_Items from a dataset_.
==================================================

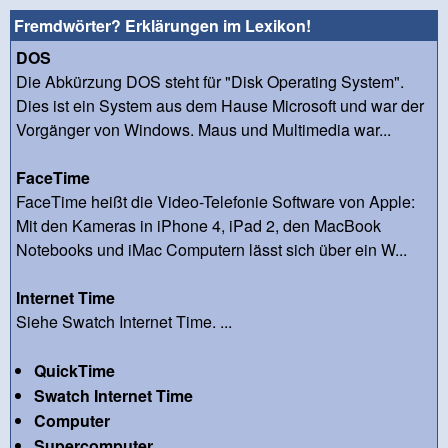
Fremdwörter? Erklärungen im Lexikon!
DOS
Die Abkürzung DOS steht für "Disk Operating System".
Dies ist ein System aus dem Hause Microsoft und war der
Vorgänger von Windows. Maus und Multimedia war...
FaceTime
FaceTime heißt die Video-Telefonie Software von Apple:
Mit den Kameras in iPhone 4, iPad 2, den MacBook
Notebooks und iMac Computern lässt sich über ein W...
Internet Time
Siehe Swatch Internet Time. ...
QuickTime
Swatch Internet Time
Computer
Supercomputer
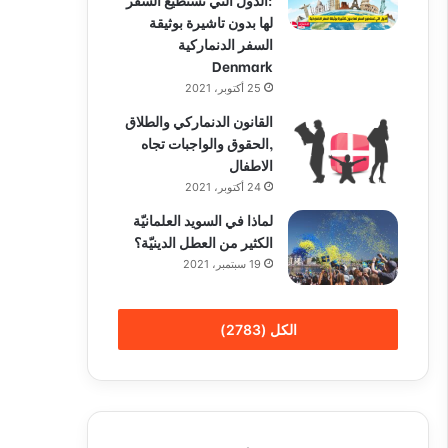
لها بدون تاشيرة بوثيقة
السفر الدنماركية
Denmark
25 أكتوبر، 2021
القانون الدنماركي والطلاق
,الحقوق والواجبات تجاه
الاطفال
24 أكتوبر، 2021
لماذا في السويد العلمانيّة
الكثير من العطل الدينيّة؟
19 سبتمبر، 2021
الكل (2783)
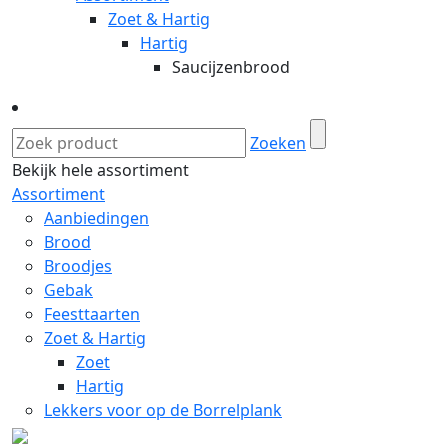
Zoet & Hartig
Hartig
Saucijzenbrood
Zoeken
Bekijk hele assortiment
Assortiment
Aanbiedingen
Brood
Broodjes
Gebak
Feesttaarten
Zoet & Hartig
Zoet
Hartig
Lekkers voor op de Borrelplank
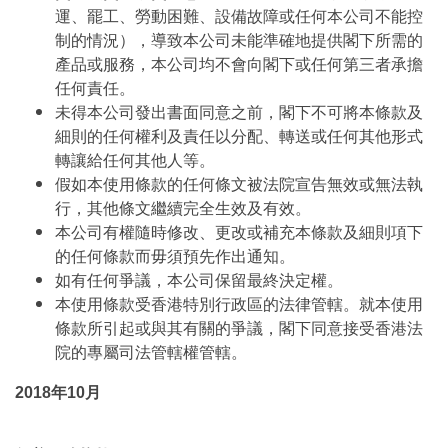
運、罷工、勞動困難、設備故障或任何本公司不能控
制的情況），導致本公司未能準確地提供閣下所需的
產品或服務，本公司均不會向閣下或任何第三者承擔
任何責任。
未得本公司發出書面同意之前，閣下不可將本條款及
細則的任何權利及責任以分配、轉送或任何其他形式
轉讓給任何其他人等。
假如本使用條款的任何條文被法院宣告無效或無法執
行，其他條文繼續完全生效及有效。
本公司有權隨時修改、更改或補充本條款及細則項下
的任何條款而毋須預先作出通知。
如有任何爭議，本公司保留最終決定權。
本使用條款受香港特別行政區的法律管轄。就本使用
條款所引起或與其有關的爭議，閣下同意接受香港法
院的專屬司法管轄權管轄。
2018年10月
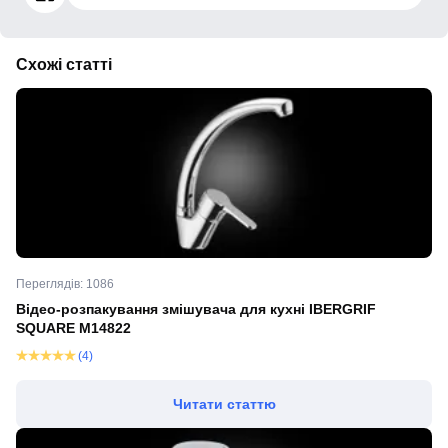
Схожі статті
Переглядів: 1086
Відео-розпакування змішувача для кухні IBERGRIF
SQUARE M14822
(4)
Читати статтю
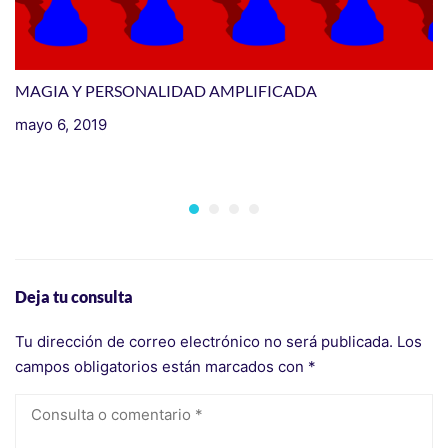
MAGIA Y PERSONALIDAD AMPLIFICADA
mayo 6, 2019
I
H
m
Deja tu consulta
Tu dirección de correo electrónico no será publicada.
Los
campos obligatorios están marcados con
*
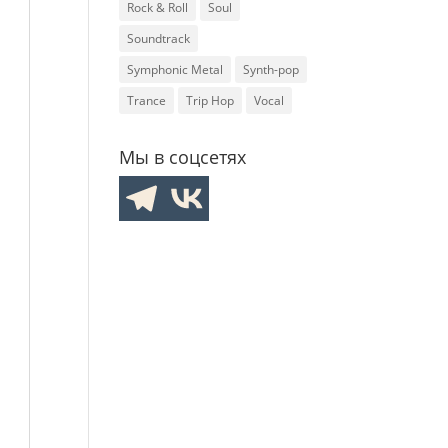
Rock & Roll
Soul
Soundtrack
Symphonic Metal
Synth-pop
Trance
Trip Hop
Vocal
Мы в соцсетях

==================================================

_PROBLEM TO SOLVE_. Transcribe every line from the one containing "MAGIA Y PERSONALIDAD AMPLIFICADA" through the end of the items, including both ends. Leave the pictures out of your answer.

_TASK RESPONSE_.
MAGIA Y PERSONALIDAD AMPLIFICADA
mayo 6, 2019
I
H
m
Deja tu consulta
Tu dirección de correo electrónico no será publicada.
Los
campos obligatorios están marcados con
*
Rock & Roll
Soul
Soundtrack
Symphonic Metal
Synth-pop
Trance
Trip Hop
Vocal
Мы в соцсетях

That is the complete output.